== Task directions ==
Express every line of the records below as a JSON list of strings, one string per line, omitting blank lines. Leave the pictures out of the answer.
┄┄┄┄┄┄┄┄┄┄
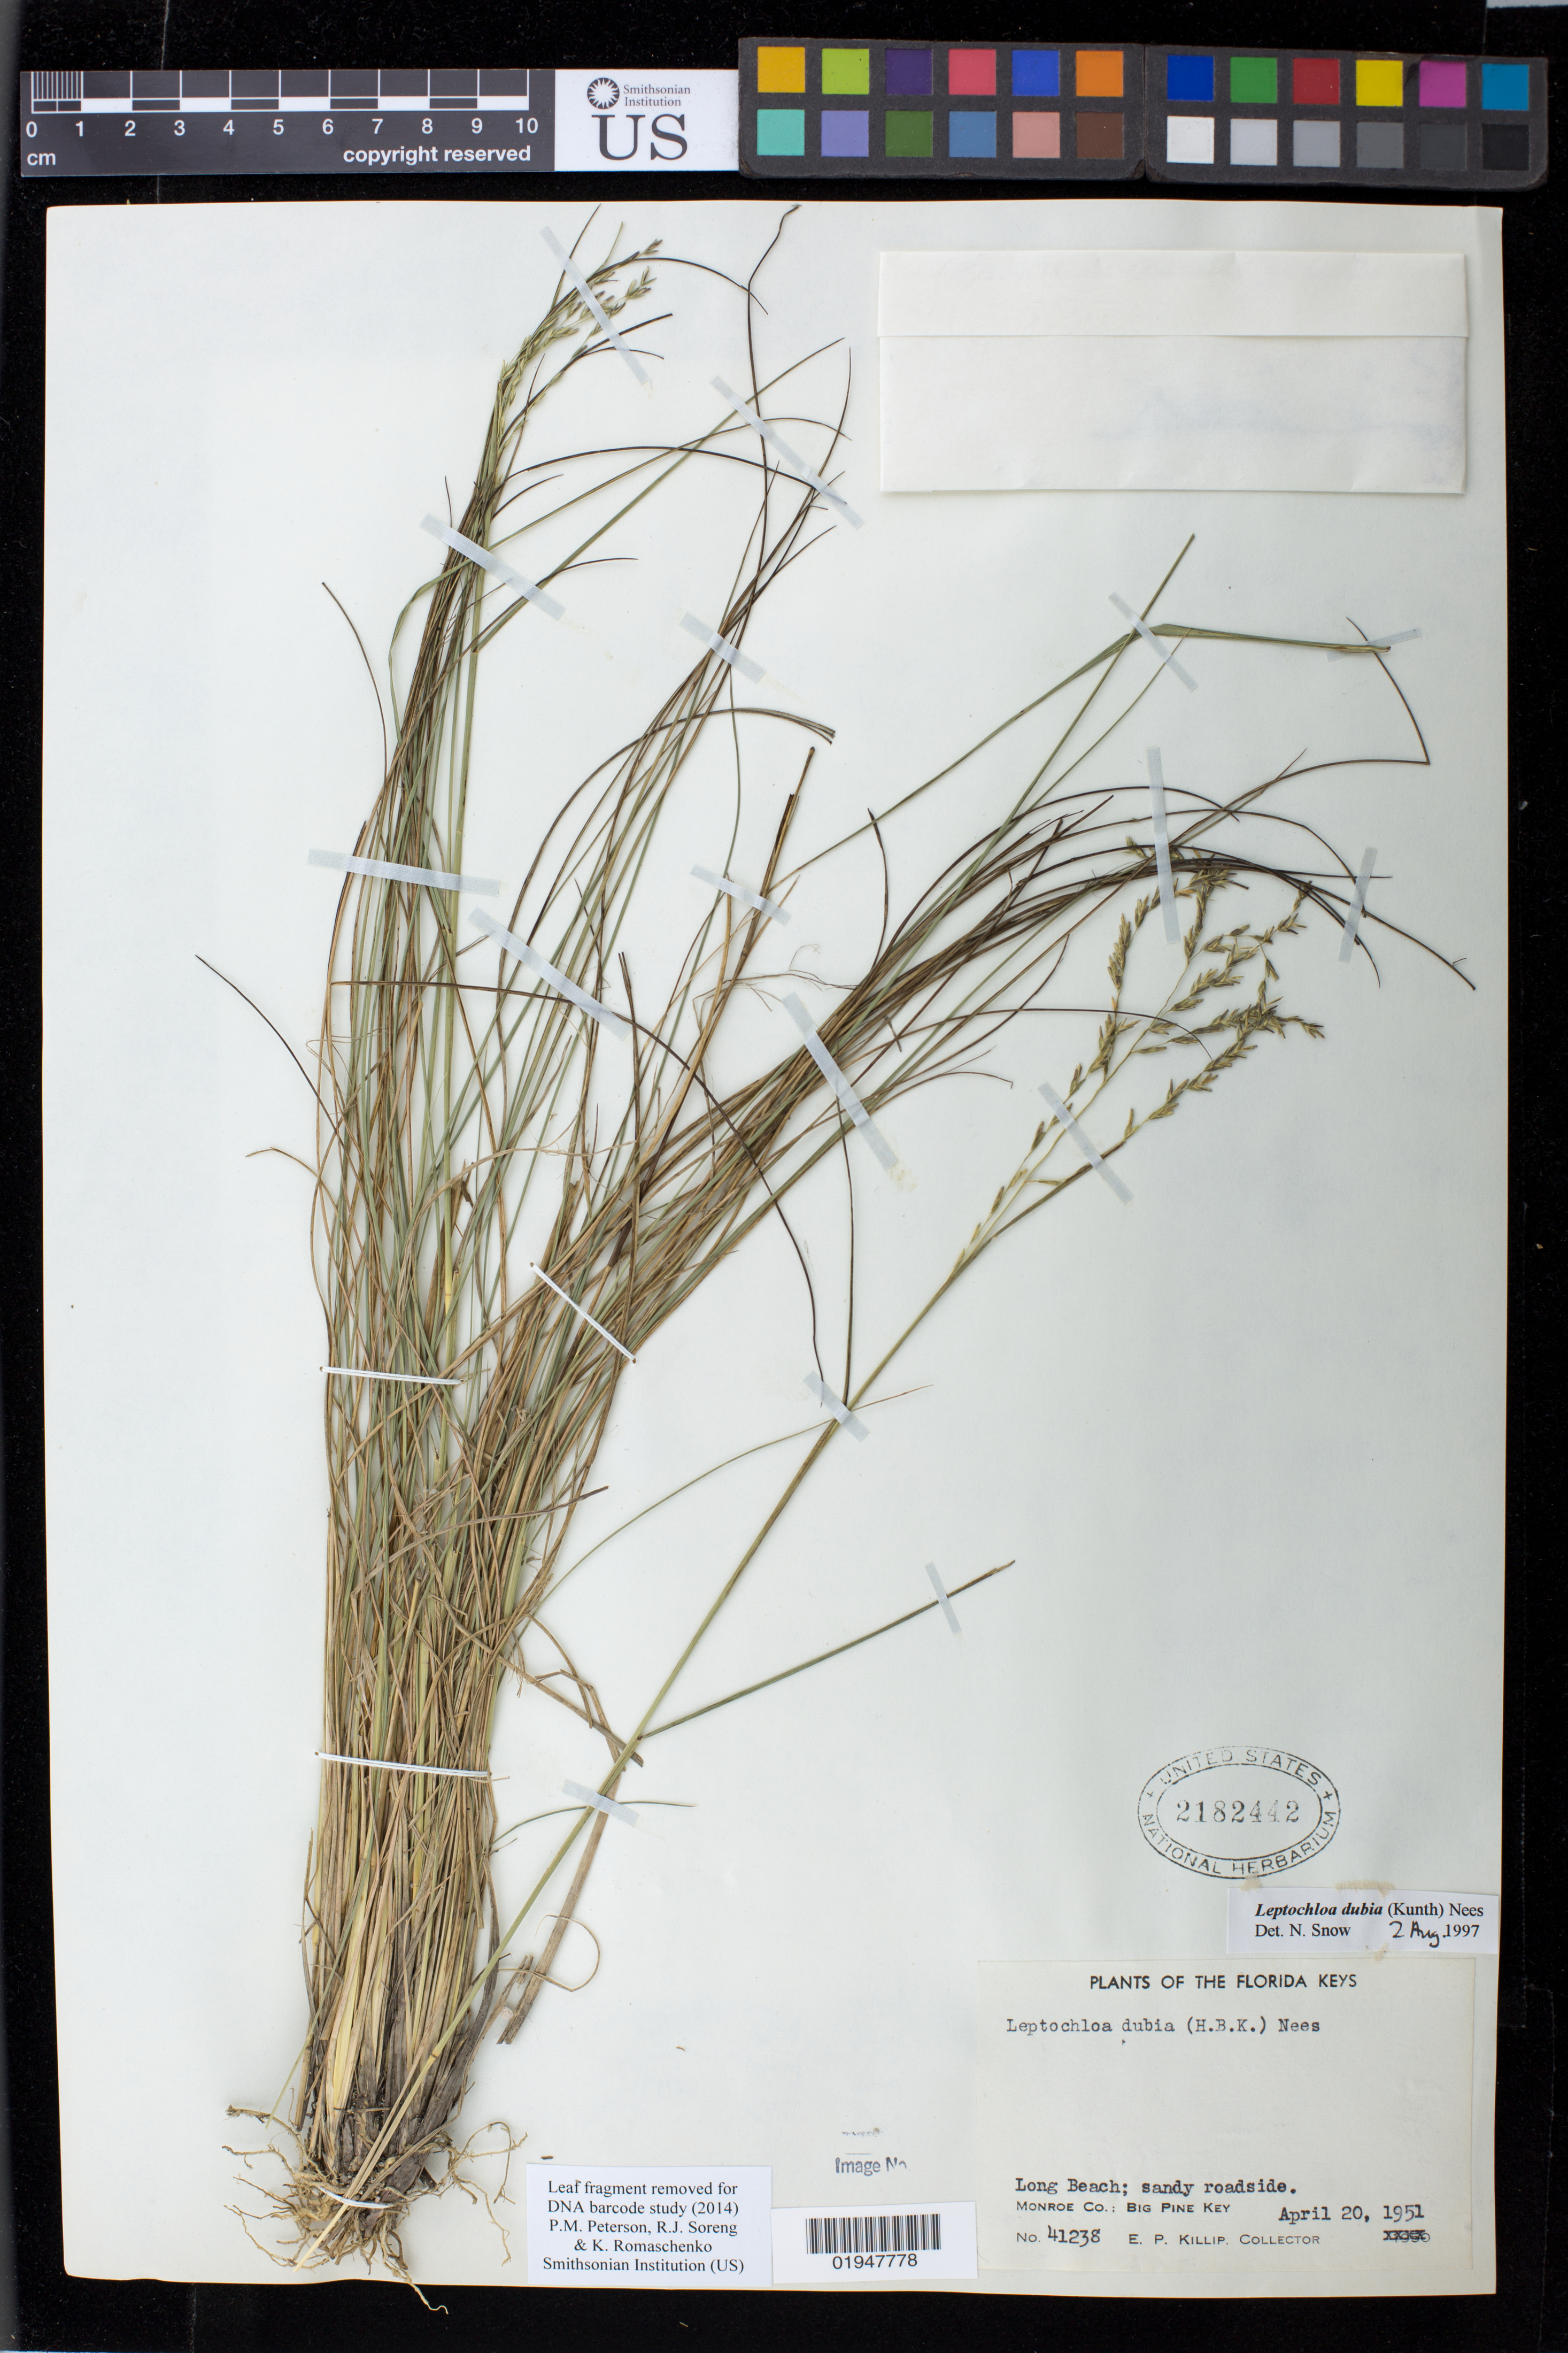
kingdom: Plantae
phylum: Tracheophyta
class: Liliopsida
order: Poales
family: Poaceae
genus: Leptochloa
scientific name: Leptochloa dubia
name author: (Kunth) Nees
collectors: E. P. Killip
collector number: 41238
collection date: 1951-04-20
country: United States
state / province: Florida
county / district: Monroe County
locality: Long Beach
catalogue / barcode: US 2182442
┄┄┄┄┄┄┄┄┄┄
== Exercise result ==
[
  "kingdom: Plantae",
  "phylum: Tracheophyta",
  "class: Liliopsida",
  "order: Poales",
  "family: Poaceae",
  "genus: Leptochloa",
  "scientific name: Leptochloa dubia",
  "name author: (Kunth) Nees",
  "collectors: E. P. Killip",
  "collector number: 41238",
  "collection date: 1951-04-20",
  "country: United States",
  "state / province: Florida",
  "county / district: Monroe County",
  "locality: Long Beach",
  "catalogue / barcode: US 2182442"
]